The accuracies seems comparable now. But with batch_size=128, it takes same time per epoch as of batch_size=64. And I think nn.DataParallel loads every data to gpu:0 first, that may be the reason my system crashes if I put batch_size of 256. Do you have any solution for this? Thanks for the reply.

On the topic of time savings with data-parallel, it’s entirely plausible that the real bottleneck with your setup is data augmentation and preparation which takes place on the CPU. I’ve found that ToTensor() on the cpu takes about a second per 1k images. Your epoch takes 8 seconds for 6k.

@aauker, Thank you.

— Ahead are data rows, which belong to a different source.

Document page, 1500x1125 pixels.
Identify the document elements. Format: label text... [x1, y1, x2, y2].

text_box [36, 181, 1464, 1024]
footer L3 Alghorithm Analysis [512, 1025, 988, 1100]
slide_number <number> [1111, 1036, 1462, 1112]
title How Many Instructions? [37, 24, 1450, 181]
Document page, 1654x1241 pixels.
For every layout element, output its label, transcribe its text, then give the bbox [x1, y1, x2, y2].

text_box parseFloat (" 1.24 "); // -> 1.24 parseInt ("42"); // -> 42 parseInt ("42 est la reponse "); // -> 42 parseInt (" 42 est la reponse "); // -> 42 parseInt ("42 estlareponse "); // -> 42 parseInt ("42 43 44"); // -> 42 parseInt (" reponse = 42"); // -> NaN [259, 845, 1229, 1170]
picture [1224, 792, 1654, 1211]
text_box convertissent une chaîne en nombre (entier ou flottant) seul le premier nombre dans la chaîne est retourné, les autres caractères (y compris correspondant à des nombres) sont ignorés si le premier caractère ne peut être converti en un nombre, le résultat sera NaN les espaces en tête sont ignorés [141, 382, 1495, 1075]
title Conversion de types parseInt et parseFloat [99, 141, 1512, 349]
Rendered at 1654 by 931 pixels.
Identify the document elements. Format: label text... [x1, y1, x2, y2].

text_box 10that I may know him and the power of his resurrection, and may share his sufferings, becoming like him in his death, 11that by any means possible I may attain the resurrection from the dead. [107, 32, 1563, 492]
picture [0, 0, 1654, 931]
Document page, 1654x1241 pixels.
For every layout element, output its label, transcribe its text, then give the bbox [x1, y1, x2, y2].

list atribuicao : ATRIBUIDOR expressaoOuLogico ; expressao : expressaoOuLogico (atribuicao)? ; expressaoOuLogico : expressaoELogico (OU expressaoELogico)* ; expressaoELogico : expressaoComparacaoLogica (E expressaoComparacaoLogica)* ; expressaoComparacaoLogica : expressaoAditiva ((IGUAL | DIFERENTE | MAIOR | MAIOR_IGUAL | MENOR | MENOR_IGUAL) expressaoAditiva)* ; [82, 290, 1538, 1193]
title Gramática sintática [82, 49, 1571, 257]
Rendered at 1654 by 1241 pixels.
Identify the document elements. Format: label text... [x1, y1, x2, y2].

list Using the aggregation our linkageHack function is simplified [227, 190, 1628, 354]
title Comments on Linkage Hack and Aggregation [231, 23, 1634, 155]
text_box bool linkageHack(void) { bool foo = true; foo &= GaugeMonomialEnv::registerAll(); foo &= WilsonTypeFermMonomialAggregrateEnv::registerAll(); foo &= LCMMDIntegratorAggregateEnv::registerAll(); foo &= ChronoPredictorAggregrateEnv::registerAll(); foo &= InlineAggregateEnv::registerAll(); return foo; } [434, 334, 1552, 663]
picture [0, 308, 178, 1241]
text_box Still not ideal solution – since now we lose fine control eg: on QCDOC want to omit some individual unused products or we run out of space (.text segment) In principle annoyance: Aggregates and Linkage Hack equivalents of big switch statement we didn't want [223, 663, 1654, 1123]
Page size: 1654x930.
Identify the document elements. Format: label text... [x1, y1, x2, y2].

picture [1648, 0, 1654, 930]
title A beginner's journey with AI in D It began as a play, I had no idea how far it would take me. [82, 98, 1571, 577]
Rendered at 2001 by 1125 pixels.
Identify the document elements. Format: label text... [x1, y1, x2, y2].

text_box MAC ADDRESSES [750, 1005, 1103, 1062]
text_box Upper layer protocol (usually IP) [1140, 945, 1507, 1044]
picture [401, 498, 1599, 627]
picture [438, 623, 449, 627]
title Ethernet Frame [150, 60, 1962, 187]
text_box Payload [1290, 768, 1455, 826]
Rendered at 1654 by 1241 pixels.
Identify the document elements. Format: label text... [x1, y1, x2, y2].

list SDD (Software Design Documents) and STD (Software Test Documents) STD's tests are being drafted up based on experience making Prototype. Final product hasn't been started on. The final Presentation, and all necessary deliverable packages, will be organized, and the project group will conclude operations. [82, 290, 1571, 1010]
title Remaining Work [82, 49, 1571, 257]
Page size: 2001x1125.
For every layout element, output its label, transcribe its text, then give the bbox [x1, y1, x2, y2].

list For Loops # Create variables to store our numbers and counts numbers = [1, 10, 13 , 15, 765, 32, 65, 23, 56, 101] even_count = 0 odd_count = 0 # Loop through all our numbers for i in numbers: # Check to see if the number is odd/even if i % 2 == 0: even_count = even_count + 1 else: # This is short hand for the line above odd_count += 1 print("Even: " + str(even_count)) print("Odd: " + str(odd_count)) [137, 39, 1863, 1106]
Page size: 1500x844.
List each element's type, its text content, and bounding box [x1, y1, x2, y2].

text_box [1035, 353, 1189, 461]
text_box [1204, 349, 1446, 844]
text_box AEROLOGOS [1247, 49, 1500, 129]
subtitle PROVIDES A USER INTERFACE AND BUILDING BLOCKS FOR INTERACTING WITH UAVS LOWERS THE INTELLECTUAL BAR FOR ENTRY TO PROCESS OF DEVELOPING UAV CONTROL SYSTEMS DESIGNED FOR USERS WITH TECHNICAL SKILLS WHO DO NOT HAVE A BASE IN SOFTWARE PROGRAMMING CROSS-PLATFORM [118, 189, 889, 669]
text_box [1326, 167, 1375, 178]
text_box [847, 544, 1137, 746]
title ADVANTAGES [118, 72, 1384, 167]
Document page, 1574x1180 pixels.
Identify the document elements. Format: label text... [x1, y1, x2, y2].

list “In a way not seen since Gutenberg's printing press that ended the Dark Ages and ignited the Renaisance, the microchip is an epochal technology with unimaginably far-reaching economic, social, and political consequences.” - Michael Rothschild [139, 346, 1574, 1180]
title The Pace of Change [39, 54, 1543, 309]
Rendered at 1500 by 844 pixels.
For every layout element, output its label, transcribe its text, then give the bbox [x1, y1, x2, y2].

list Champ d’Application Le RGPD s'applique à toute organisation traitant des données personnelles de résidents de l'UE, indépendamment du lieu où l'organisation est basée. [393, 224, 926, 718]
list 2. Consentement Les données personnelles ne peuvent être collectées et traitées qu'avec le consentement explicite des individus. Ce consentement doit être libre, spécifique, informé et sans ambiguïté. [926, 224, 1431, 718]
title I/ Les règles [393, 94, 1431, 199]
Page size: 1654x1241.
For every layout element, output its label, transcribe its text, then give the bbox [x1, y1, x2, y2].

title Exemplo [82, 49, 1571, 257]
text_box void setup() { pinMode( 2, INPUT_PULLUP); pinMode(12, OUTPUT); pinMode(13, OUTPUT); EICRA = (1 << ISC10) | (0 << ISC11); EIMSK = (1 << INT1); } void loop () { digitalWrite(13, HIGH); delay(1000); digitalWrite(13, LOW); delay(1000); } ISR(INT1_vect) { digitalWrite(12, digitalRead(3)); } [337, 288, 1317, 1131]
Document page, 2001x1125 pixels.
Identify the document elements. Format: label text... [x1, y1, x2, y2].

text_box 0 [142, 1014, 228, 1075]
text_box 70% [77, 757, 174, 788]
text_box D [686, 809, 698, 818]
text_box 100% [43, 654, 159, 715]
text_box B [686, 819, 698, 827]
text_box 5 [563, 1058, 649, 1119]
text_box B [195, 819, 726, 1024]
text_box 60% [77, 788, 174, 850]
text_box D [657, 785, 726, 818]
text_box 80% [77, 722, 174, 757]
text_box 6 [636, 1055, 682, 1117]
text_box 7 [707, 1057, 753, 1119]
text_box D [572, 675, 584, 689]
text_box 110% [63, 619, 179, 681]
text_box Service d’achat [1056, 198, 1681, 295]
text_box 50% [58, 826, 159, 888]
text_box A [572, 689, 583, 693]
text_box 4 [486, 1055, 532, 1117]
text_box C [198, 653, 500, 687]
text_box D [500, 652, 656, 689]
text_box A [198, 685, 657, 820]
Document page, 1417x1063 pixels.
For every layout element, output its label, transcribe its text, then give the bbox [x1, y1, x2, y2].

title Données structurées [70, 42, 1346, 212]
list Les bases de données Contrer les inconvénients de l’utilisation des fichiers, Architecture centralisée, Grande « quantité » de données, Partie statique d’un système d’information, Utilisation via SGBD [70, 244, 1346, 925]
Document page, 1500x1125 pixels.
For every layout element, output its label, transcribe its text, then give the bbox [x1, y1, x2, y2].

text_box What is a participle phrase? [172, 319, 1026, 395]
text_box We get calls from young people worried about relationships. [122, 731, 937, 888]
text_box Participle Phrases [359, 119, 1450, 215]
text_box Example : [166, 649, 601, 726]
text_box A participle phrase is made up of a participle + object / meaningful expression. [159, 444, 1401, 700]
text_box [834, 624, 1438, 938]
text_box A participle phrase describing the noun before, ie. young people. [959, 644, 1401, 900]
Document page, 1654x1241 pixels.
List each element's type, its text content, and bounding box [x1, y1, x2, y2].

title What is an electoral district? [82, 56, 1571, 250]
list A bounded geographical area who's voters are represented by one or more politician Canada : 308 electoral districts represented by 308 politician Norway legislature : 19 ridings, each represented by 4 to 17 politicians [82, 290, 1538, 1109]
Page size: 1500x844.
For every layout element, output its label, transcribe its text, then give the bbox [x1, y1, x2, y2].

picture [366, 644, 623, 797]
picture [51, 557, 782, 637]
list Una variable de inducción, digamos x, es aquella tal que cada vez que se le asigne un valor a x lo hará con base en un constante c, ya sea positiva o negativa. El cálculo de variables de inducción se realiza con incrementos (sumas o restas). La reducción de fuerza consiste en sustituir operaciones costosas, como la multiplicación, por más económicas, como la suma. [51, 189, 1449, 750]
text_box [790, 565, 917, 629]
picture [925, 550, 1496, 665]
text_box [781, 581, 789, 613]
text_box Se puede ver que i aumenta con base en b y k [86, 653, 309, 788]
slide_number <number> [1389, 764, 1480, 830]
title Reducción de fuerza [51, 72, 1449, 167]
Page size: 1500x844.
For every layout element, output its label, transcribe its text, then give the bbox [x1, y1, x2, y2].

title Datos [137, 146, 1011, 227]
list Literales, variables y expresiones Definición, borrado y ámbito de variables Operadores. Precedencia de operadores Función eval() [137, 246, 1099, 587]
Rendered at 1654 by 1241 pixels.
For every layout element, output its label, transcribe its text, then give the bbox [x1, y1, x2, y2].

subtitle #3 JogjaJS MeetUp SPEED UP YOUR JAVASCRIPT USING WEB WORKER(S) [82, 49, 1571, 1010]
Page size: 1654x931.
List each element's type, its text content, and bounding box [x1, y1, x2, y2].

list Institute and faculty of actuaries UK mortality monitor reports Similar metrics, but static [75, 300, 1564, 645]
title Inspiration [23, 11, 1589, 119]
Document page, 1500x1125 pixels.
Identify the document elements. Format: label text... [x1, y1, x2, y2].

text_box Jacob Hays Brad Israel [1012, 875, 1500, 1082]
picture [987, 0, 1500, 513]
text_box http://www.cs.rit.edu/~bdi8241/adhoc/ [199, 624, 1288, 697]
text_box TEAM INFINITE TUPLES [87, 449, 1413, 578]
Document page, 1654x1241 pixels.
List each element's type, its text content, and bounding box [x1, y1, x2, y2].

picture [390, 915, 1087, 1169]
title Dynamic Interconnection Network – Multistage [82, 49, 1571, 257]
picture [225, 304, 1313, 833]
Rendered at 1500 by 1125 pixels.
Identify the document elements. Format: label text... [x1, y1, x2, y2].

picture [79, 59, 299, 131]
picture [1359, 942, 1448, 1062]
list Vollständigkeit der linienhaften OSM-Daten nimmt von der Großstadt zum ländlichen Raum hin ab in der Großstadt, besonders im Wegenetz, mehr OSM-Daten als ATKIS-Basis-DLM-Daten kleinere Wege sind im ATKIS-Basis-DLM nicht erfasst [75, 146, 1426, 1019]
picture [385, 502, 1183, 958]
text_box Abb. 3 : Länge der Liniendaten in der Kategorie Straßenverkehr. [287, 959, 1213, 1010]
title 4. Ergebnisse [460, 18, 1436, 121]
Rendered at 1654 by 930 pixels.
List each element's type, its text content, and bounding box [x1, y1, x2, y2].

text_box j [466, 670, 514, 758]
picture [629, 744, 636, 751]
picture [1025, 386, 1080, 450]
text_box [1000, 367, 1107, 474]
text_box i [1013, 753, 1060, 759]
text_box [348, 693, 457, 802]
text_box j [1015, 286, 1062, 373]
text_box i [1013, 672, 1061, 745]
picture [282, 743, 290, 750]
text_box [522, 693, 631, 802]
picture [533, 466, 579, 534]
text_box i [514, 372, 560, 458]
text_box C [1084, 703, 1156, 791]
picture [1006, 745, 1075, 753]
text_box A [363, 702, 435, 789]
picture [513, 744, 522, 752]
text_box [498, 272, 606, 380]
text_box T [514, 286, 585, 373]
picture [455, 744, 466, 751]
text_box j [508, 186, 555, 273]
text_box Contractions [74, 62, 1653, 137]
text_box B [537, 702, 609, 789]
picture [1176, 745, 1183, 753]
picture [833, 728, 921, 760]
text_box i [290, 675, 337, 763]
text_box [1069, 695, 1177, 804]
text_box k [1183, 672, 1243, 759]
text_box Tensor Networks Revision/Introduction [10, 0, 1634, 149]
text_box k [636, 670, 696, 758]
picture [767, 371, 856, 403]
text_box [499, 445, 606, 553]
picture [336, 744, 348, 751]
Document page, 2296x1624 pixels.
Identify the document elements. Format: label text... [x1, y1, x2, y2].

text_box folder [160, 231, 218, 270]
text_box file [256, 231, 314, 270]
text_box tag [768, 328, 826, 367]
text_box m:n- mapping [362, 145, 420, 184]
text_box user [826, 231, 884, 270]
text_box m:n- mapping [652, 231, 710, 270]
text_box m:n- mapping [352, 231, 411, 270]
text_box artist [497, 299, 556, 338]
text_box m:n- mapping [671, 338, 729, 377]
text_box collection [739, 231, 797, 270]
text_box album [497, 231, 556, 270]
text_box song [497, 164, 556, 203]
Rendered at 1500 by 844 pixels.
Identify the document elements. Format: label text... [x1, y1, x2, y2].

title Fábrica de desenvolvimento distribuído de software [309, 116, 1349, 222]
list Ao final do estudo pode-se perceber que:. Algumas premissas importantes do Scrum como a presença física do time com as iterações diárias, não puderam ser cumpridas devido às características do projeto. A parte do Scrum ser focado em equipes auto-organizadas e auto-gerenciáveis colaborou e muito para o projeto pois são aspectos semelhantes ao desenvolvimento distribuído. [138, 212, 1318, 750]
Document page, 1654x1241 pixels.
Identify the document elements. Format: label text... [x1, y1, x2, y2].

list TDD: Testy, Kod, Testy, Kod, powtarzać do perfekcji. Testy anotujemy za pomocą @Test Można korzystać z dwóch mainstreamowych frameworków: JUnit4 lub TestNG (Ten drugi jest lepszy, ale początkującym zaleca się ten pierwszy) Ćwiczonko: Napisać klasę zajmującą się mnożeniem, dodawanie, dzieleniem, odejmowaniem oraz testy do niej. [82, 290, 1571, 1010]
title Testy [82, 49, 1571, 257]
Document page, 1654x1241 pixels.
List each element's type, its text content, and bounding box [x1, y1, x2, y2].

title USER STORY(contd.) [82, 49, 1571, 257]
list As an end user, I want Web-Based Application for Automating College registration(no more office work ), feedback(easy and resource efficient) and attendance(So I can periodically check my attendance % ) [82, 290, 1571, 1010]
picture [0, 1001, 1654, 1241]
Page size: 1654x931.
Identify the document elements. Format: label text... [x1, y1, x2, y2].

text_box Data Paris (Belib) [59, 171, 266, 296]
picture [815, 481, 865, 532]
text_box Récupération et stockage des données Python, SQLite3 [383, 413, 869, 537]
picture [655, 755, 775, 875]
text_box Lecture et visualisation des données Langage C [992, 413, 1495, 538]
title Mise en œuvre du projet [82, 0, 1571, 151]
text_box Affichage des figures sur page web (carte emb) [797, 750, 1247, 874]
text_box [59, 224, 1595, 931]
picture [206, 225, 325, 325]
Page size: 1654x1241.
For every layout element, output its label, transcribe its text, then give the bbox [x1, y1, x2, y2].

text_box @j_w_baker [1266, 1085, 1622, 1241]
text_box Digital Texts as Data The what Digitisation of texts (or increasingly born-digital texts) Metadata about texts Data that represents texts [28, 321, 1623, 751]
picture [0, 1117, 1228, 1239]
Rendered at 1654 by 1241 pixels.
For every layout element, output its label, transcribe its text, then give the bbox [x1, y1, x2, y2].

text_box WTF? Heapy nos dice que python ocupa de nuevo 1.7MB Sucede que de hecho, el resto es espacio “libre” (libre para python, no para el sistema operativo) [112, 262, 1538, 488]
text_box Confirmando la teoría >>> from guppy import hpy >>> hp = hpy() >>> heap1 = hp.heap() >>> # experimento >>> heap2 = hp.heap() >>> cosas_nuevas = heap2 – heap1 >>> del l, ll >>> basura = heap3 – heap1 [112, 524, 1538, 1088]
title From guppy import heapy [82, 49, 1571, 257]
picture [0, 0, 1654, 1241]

Can we do these resize, ToTensor() and normalization in GPU in parallel?

I did not transfer the backward to loss.mean().backward, with loss.mean().backward I could still train my model with loss decrease smoothly. However, the overall training and testing accuracy are slightly worse than the same model which trained without dataparallel. Any clues?

is the switch to loss.mean().backward a must?